**SOURCE EXTRACT**
■ ■ ■ ■ ■ ■ ■
- PA 590 highlighted in red

Route information
- Maintained by PennDOT
- Length: 45.064 mi (72.523 km)
- Existed: 1928–present

Major junctions
- West end: PA 435 in Elmhurst Township
- PA 690 in Salem Township PA 348 in Salem Township PA 191 / PA 196 in Salem Township US 6 from Palmyra Township to Hawley
- East end: PA 434 in Lackawaxen Township

Location
- Country: United States
- State: Pennsylvania
- Counties: Lackawanna, Wayne, Pike

Highway system
- Pennsylvania State Route System; Interstate; US; State; Scenic; Legislative;
| ← PA 588 |  | → PA 591 |

= Pennsylvania Route 590 =

State highway in Pennsylvania, US

Pennsylvania Route 590 (PA 590) is a 45.0 mi state highway located in Lackawanna, Wayne, and Pike counties in Pennsylvania. The western terminus is at PA 435 in Elmhurst Township. The eastern terminus is at PA 434 in the community of Greeley in Lackawaxen Township. PA 590 is mostly a two-lane road that runs through rural areas in Northeastern Pennsylvania. The route serves the communities of Hamlin, Hawley, and Lackawaxen and passes to the north of Lake Wallenpaupack. PA 590 has intersections with PA 690 and PA 348 in Hollisterville, PA 191/PA 196 in Hamlin, and U.S. Route 6 (US 6) in Hawley.
■ ■ ■ ■ ■ ■ ■
**Saved data entries**
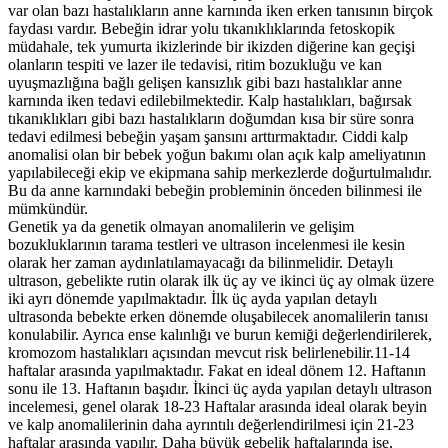
var olan bazı hastalıkların anne karnında iken erken tanısının birçok
faydası vardır. Bebeğin idrar yolu tıkanıklıklarında fetoskopik
müdahale, tek yumurta ikizlerinde bir ikizden diğerine kan geçişi
olanların tespiti ve lazer ile tedavisi, ritim bozukluğu ve kan
uyuşmazlığına bağlı gelişen kansızlık gibi bazı hastalıklar anne
karnında iken tedavi edilebilmektedir. Kalp hastalıkları, bağırsak
tıkanıklıkları gibi bazı hastalıkların doğumdan kısa bir süre sonra
tedavi edilmesi bebeğin yaşam şansını arttırmaktadır. Ciddi kalp
anomalisi olan bir bebek yoğun bakımı olan açık kalp ameliyatının
yapılabileceği ekip ve ekipmana sahip merkezlerde doğurtulmalıdır.
Bu da anne karnındaki bebeğin probleminin önceden bilinmesi ile
mümkündür.
Genetik ya da genetik olmayan anomalilerin ve gelişim
bozukluklarının tarama testleri ve ultrason incelenmesi ile kesin
olarak her zaman aydınlatılamayacağı da bilinmelidir. Detaylı
ultrason, gebelikte rutin olarak ilk üç ay ve ikinci üç ay olmak üzere
iki ayrı dönemde yapılmaktadır. İlk üç ayda yapılan detaylı
ultrasonda bebekte erken dönemde oluşabilecek anomalilerin tanısı
konulabilir. Ayrıca ense kalınlığı ve burun kemiği değerlendirilerek,
kromozom hastalıkları açısından mevcut risk belirlenebilir.11-14
haftalar arasında yapılmaktadır. Fakat en ideal dönem 12. Haftanın
sonu ile 13. Haftanın başıdır. İkinci üç ayda yapılan detaylı ultrason
incelemesi, genel olarak 18-23 Haftalar arasında ideal olarak beyin
ve kalp anomalilerinin daha ayrıntılı değerlendirilmesi için 21-23
haftalar arasında yapılır. Daha büyük gebelik haftalarında ise,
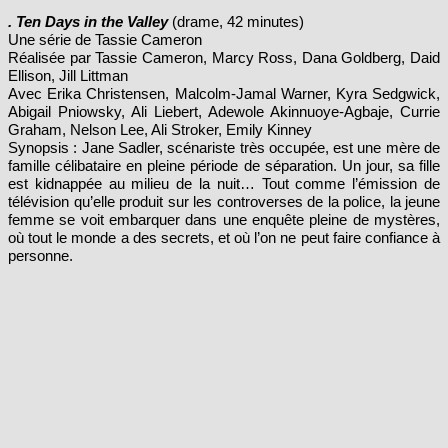
Une série de Tassie Cameron
Réalisée par Tassie Cameron, Marcy Ross, Dana Goldberg, Daid
Ellison, Jill Littman
Avec Erika Christensen, Malcolm-Jamal Warner, Kyra Sedgwick,
Abigail Pniowsky, Ali Liebert, Adewole Akinnuoye-Agbaje, Currie
Graham, Nelson Lee, Ali Stroker, Emily Kinney
Synopsis : Jane Sadler, scénariste très occupée, est une mère de
famille célibataire en pleine période de séparation. Un jour, sa fille
est kidnappée au milieu de la nuit… Tout comme l’émission de
télévision qu’elle produit sur les controverses de la police, la jeune
femme se voit embarquer dans une enquête pleine de mystères,
où tout le monde a des secrets, et où l’on ne peut faire confiance à
personne.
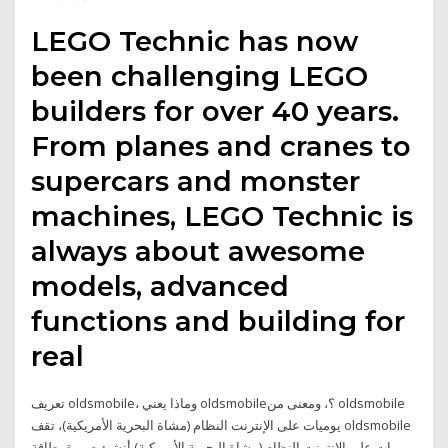
LEGO Technic has now
been challenging LEGO
builders for over 40 years.
From planes and cranes to
supercars and monster
machines, LEGO Technic is
always about awesome
models, advanced
functions and building for
real
تعريف oldsmobile، وماذا يعني oldsmobile؟، ومعنى من oldsmobile
يوميات على الإنترنت النظام (مشاة البحرية الأمريكية)، تقف oldsmobile
يوميات على الإنترنت النظام (مشاة البحرية الأمريكية) أنشئ صورة بطاقة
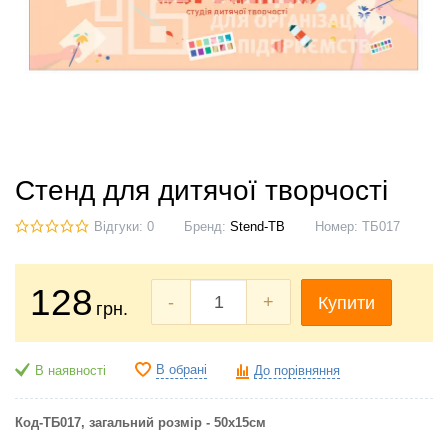
Стенд для дитячої творчості
Відгуки: 0
Бренд:
Stend-TB
Номер:
ТБ017
128
-
+
Купити
грн.
В обрані
В наявності
До порівняння
Код-ТБ017, загальний розмір - 50х15см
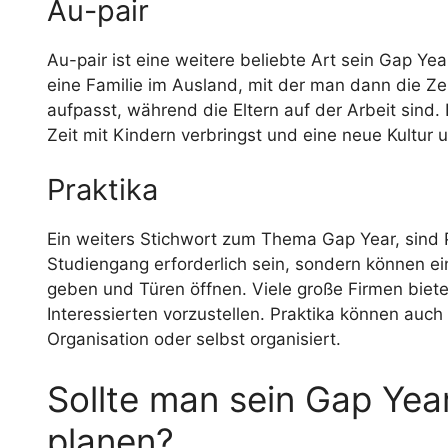
Au-pair
Au-pair ist eine weitere beliebte Art sein Gap Yea
eine Familie im Ausland, mit der man dann die Zei
aufpasst, während die Eltern auf der Arbeit sind. 
Zeit mit Kindern verbringst und eine neue Kultur
Praktika
Ein weiters Stichwort zum Thema Gap Year, sind 
Studiengang erforderlich sein, sondern können ei
geben und Türen öffnen. Viele große Firmen biet
Interessierten vorzustellen. Praktika können auc
Organisation oder selbst organisiert.
Sollte man sein Gap Yea
planen?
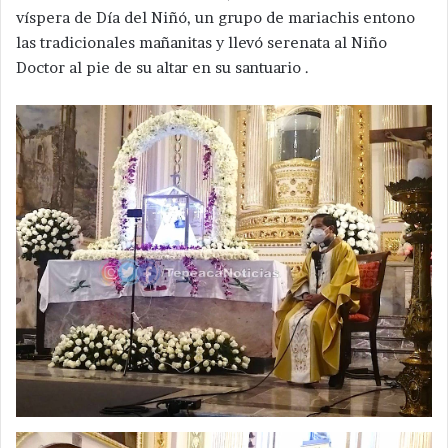
víspera de Día del Niñó, un grupo de mariachis entono
las tradicionales mañanitas y llevó serenata al Niño
Doctor al pie de su altar en su santuario .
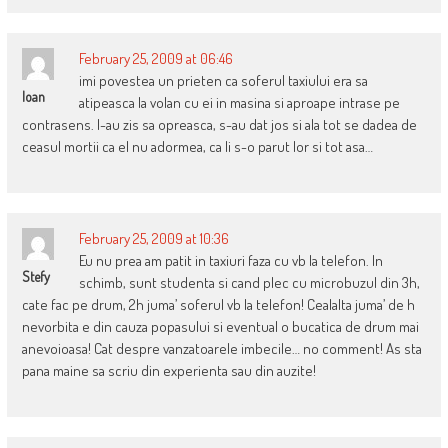
February 25, 2009 at 06:46
imi povestea un prieten ca soferul taxiului era sa
Ioan
atipeasca la volan cu ei in masina si aproape intrase pe
contrasens. I-au zis sa opreasca, s-au dat jos si ala tot se dadea de
ceasul mortii ca el nu adormea, ca li s-o parut lor si tot asa…
February 25, 2009 at 10:36
Eu nu prea am patit in taxiuri faza cu vb la telefon. In
Stefy
schimb, sunt studenta si cand plec cu microbuzul din 3h,
cate fac pe drum, 2h juma’ soferul vb la telefon! Cealalta juma’ de h
nevorbita e din cauza popasului si eventual o bucatica de drum mai
anevoioasa! Cat despre vanzatoarele imbecile… no comment! As sta
pana maine sa scriu din experienta sau din auzite!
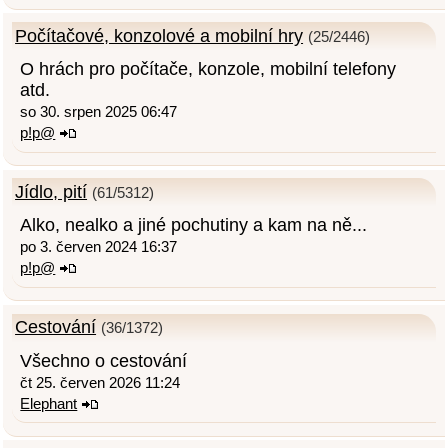
Počítačové, konzolové a mobilní hry
(25/2446)
O hrách pro počítače, konzole, mobilní telefony
atd.
so 30. srpen 2025 06:47
p!p@
Jídlo, pití
(61/5312)
Alko, nealko a jiné pochutiny a kam na ně...
po 3. červen 2024 16:37
p!p@
Cestování
(36/1372)
Všechno o cestování
čt 25. červen 2026 11:24
Elephant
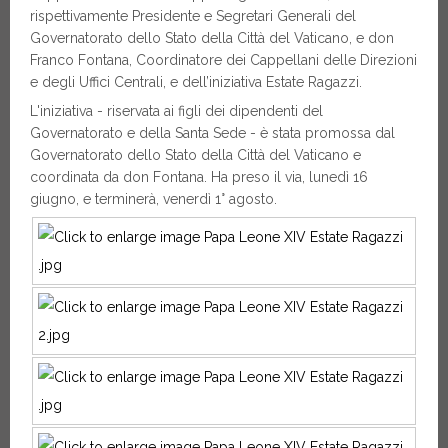
rispettivamente Presidente e Segretari Generali del
Governatorato dello Stato della Città del Vaticano, e don
Franco Fontana, Coordinatore dei Cappellani delle Direzioni
e degli Uffici Centrali, e dell’iniziativa Estate Ragazzi.
L'iniziativa - riservata ai figli dei dipendenti del
Governatorato e della Santa Sede - è stata promossa dal
Governatorato dello Stato della Città del Vaticano e
coordinata da don Fontana. Ha preso il via, lunedì 16
giugno, e terminerà, venerdì 1° agosto.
■ ■ ■ ■ ■ ■ ■
**BRIEF A**
Duplicate the Pennsylvania Route 590 article from "State highway in" to "6) in Hawley.".
**BRIEF B**
Using the major junctions listed in the Pennsylvania Route 590 article, name every route that PA 590 meets.
**BRIEF C**
Supply the next part of the Pennsylvania Route 590 article, picking up after its last sentence.

**ANSWER SECTION A**
State highway in Pennsylvania, US

Pennsylvania Route 590 (PA 590) is a 45.0 mi state highway located in Lackawanna, Wayne, and Pike counties in Pennsylvania. The western terminus is at PA 435 in Elmhurst Township. The eastern terminus is at PA 434 in the community of Greeley in Lackawaxen Township. PA 590 is mostly a two-lane road that runs through rural areas in Northeastern Pennsylvania. The route serves the communities of Hamlin, Hawley, and Lackawaxen and passes to the north of Lake Wallenpaupack. PA 590 has intersections with PA 690 and PA 348 in Hollisterville, PA 191/PA 196 in Hamlin, and U.S. Route 6 (US 6) in Hawley.

**ANSWER SECTION B**
PA 435, PA 690, PA 348, PA 191, PA 196, US 6, PA 434

**ANSWER SECTION C**
The section of PA 590 between PA 348 and US 6 was built as the Cobb road in 1769 and became a turnpike called the Luzerne and Wayne Turnpike in 1827. To the west of Lackawaxen, the route follows the corridor of the former Delaware and Hudson Canal that was completed in the 1820s. PA 590 was designated in 1928 between US 611 (now PA 435) in Elmhurst and PA 37/PA 237 in Lackawaxen, while PA 37 ran along the road between Lackawaxen and Greeley. The PA 37 designation was removed from this stretch of road in the 1940s. In the 1960s, PA 590 was extended from Lackawaxen to PA 434 in Greeley.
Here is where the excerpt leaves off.